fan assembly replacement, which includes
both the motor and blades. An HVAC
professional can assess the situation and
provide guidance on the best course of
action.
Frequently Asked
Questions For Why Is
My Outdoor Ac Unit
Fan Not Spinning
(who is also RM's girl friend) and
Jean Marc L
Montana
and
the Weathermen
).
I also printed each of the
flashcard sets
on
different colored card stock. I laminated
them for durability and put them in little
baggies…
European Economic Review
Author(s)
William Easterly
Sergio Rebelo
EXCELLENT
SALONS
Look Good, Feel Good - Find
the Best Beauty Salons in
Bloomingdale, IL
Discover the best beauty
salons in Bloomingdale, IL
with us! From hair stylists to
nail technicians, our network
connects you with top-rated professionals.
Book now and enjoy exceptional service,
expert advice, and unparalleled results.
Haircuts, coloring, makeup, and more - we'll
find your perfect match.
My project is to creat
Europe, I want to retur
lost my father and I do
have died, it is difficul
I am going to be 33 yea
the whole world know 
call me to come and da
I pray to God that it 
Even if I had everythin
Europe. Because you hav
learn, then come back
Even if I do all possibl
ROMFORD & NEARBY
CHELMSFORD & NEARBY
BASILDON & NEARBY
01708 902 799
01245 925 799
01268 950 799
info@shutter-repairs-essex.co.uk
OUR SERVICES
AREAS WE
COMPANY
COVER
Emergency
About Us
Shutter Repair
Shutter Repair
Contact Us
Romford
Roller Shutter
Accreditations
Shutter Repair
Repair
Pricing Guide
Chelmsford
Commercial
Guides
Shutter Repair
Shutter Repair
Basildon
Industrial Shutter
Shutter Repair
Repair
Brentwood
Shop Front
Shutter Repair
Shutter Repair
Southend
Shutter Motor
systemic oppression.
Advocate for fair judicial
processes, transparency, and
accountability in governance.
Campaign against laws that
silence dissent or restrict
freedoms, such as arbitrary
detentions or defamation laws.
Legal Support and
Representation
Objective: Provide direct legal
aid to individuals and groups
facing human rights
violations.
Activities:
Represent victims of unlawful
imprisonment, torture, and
───
TASK INSTRUCTIONS: Reproduce the listing with every "Shutter Repair" replaced by "Shutter Servicing", and leave everything else unchanged.

TASK RESULT:
fan assembly replacement, which includes
both the motor and blades. An HVAC
professional can assess the situation and
provide guidance on the best course of
action.
Frequently Asked
Questions For Why Is
My Outdoor Ac Unit
Fan Not Spinning
(who is also RM's girl friend) and
Jean Marc L
Montana
and
the Weathermen
).
I also printed each of the
flashcard sets
on
different colored card stock. I laminated
them for durability and put them in little
baggies…
European Economic Review
Author(s)
William Easterly
Sergio Rebelo
EXCELLENT
SALONS
Look Good, Feel Good - Find
the Best Beauty Salons in
Bloomingdale, IL
Discover the best beauty
salons in Bloomingdale, IL
with us! From hair stylists to
nail technicians, our network
connects you with top-rated professionals.
Book now and enjoy exceptional service,
expert advice, and unparalleled results.
Haircuts, coloring, makeup, and more - we'll
find your perfect match.
My project is to creat
Europe, I want to retur
lost my father and I do
have died, it is difficul
I am going to be 33 yea
the whole world know 
call me to come and da
I pray to God that it 
Even if I had everythin
Europe. Because you hav
learn, then come back
Even if I do all possibl
ROMFORD & NEARBY
CHELMSFORD & NEARBY
BASILDON & NEARBY
01708 902 799
01245 925 799
01268 950 799
info@shutter-repairs-essex.co.uk
OUR SERVICES
AREAS WE
COMPANY
COVER
Emergency
About Us
Shutter Servicing
Shutter Servicing
Contact Us
Romford
Roller Shutter
Accreditations
Shutter Servicing
Repair
Pricing Guide
Chelmsford
Commercial
Guides
Shutter Servicing
Shutter Servicing
Basildon
Industrial Shutter
Shutter Servicing
Repair
Brentwood
Shop Front
Shutter Servicing
Shutter Servicing
Southend
Shutter Motor
systemic oppression.
Advocate for fair judicial
processes, transparency, and
accountability in governance.
Campaign against laws that
silence dissent or restrict
freedoms, such as arbitrary
detentions or defamation laws.
Legal Support and
Representation
Objective: Provide direct legal
aid to individuals and groups
facing human rights
violations.
Activities:
Represent victims of unlawful
imprisonment, torture, and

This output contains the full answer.